What needs to be done: In the article about El Limoncito that follows, state how long the Monday morning gunfight at the village's primary school lasted.

Source:

-- begin --

Battle-scarred ghost town bears mute witness to Mexico’s drug wars

A bullet-riddled sign welcomes visitors to a Michoacán town that found itself on the frontline of Mexico’s drug wars.
A bullet-riddled sign welcomes visitors to a Michoacán town that found itself on the frontline of Mexico’s drug wars. Photograph: Emilio Espejel/The Guardian

Those who knew El Limoncito remember a welcoming and industrious community of lime farmers who poured their sweat into the soils of Mexico’s sun-baked backlands in search of a better life. Then the drug conflict exploded and everything changed.

The village’s primary school found itself on the frontline of a six-hour Monday morning gunfight that sparked a ferocious two-year struggle for control of the area.

As gunmen from two rival cartels – armed with .50-calibre sniper rifles and improvised tanks – fought pitched battles for El Limoncito’s dusty streets, locals fled, leaving behind everything they had. “It was all-out war,” remembered one former resident, who asked not to be named for fear of being killed.

-- end --

Entries:
-- begin --

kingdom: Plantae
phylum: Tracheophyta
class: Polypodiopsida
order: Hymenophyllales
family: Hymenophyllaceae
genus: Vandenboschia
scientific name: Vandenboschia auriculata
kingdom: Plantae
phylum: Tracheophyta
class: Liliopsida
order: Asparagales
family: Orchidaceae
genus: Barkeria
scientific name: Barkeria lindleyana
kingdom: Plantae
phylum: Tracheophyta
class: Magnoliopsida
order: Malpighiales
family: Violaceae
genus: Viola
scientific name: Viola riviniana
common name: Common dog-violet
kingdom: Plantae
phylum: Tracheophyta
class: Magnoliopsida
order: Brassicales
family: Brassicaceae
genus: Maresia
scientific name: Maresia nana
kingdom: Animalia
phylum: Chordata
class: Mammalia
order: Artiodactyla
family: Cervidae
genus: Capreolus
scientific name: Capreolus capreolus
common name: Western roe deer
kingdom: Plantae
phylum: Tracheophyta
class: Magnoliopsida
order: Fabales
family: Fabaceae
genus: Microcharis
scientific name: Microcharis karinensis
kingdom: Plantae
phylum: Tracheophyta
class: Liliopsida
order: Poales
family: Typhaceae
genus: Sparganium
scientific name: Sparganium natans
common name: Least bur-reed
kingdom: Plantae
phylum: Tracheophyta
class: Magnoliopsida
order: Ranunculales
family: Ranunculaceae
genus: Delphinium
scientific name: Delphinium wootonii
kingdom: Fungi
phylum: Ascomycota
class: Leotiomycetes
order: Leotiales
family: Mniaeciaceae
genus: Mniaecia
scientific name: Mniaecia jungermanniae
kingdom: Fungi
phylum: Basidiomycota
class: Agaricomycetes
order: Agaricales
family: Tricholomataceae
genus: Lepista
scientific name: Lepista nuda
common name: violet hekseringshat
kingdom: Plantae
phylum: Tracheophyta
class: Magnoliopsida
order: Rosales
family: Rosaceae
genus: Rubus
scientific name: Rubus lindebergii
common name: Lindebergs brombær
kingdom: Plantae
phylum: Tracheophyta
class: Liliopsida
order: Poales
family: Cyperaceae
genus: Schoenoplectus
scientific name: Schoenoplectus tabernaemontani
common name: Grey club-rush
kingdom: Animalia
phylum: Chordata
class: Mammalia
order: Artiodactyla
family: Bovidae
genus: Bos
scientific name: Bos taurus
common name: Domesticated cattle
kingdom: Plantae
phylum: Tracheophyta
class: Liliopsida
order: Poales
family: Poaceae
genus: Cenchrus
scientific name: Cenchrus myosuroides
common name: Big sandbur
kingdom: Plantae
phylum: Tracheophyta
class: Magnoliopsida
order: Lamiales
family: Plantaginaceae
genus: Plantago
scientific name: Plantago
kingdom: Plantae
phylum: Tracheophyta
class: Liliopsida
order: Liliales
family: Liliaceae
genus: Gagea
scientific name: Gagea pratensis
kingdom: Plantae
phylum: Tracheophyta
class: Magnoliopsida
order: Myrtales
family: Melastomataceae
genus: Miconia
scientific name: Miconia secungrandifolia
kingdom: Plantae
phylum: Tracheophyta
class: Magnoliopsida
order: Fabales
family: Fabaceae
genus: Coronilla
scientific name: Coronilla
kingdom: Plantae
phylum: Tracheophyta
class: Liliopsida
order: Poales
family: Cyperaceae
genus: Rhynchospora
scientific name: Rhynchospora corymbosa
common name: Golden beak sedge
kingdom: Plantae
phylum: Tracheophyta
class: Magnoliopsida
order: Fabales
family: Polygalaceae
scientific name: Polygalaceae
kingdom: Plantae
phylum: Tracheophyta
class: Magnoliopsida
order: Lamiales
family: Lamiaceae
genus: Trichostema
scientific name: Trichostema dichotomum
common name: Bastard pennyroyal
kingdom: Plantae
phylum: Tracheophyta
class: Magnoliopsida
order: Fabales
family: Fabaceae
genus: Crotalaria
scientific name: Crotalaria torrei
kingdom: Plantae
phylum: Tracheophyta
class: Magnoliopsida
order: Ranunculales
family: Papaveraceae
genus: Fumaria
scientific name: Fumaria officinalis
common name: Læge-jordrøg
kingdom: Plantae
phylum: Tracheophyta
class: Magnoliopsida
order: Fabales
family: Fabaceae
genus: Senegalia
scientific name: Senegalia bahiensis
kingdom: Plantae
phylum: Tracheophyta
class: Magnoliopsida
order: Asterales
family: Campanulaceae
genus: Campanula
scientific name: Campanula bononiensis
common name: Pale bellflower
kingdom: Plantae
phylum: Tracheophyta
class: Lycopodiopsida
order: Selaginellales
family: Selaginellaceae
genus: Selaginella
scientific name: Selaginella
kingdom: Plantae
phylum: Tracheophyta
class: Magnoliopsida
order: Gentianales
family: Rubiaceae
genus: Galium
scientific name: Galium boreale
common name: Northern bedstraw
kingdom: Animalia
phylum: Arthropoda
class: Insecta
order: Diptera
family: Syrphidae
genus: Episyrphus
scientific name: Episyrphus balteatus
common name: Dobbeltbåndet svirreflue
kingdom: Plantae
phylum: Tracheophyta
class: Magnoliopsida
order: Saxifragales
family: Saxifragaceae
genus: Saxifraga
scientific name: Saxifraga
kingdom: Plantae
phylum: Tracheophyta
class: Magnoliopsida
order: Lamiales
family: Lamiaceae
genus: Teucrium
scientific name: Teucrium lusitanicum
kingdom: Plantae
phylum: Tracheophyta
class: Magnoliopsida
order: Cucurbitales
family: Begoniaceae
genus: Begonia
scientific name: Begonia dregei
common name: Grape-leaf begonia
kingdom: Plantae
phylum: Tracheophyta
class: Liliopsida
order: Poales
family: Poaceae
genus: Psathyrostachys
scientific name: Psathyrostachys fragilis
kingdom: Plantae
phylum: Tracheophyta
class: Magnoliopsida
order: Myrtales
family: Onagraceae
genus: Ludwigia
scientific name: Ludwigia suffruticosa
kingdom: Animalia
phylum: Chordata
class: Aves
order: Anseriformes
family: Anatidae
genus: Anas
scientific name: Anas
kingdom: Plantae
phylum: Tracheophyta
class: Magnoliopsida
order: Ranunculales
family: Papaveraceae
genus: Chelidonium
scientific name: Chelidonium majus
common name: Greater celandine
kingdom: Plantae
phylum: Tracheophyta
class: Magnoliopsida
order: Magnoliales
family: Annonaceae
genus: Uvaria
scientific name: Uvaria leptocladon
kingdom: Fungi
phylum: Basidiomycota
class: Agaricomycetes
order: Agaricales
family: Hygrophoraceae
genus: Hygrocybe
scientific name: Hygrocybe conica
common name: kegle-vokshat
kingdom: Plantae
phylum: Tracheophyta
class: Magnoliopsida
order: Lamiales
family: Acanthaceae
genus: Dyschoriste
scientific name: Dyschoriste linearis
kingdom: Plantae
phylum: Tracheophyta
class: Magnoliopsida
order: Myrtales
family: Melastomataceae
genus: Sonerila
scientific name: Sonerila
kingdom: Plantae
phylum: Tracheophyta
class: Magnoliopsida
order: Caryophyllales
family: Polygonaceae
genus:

-- end --

Result for this task: Six hours.